31 BookBrowse readers reviewed The Wives of Henry Oades, with 27 of them rating it 4 or 5 stars. Nearly all agree it's sure to be a hit with book clubs. Here's what they had to say:
Based on a true story, this book proves that truth is indeed stranger than fiction. For example, what would you do if the wife and children of the man you married showed up on the doorstep, years after everyone thought they were dead? How this situation plays out keeps the reader turning the pages and the result is a testimonial to the power of love and to the compassion of two extraordinary women (Vy A). The author portrays the two wives and the husband in such a way that I could see each one, their situations, viewpoints and feelings very clearly. I really felt for these people. Knowing that this story was based on true events, I just couldn't put the book down! It's absolutely unforgettable (Jean N).
What really impacted me most about this book is the relationship that develops between the two Mrs. Oadeses, one now in her 40s, having lived through - and having watched her children live through - more horrible and difficult experiences than one can imagine; and the other, a young widow with an infant, who not only willingly takes in her husband's first wife and his children, but is protective and supportive of them under the onslaught of the community and the law (Arden A.) All of the characters are portrayed well - from the children to the minor characters (Anita S). Margaret Oades is one of the strongest women I have ever read about. Each travail in her life only makes her stronger. I recommend this book wholeheartedly and I look forward to reading more books by this author (Virginia W).
This is a story that makes women think: What is marriage? What is bigamy? Can a man really love two women? Must women always be rivals? But it's also a story that makes people think: Why do we judge based on appearances? Why do our religious or moral convictions cause pain when imposed on others? Can we control what our children do? And if we can't, are we responsible for their actions (Margaret R)? This book would be a great book for book groups because of the legal and moral issues surrounding the incident, not to mention that it is just a fascinating story (Andrea S). The moral quandary Henry, Nacy and Margaret find themselves in would surely elicit an interesting discussion (Laura K).
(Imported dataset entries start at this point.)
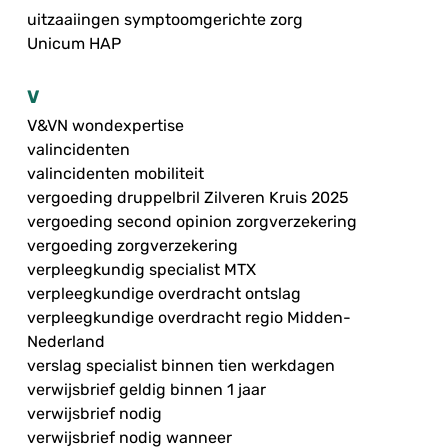
uitzaaiingen symptoomgerichte zorg
Unicum HAP
V
V&VN wondexpertise
valincidenten
valincidenten mobiliteit
vergoeding druppelbril Zilveren Kruis 2025
vergoeding second opinion zorgverzekering
vergoeding zorgverzekering
verpleegkundig specialist MTX
verpleegkundige overdracht ontslag
verpleegkundige overdracht regio Midden-
Nederland
verslag specialist binnen tien werkdagen
verwijsbrief geldig binnen 1 jaar
verwijsbrief nodig
verwijsbrief nodig wanneer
But some found the characters and story development lacking...
I found the characters underdeveloped and flat. Although the author conveys the interrelationships of Margaret and Nancy, the children, and Henry, I often lacked empathy for the characters and their plight. Frequently, I found myself questioning some of their motives and reactions to certain situations. There are times when the characters hardly seem real (Marie A). There is very little range of emotion shown, and motives aren't always clear. We don't really get to know the characters very well, beyond their devotion to one another. There are some interesting dramas in the story: the abduction, the search, the trials for bigamy. But all were merely sketched out. I would have liked more about the family's life with the Maori, for instance. And the end was a let down - everything is resolved, but it ended abruptly as if in the middle of a paragraph (Elyse G).
The bottom line:
At times the emotions of the women are not explored deeply enough, particularly the first Mrs. Oades who has every reason to feel emotionally betrayed. Still, this is an incredible story that will be certain to elicit thought-provoking discussions long after the last page is finished (Jill S).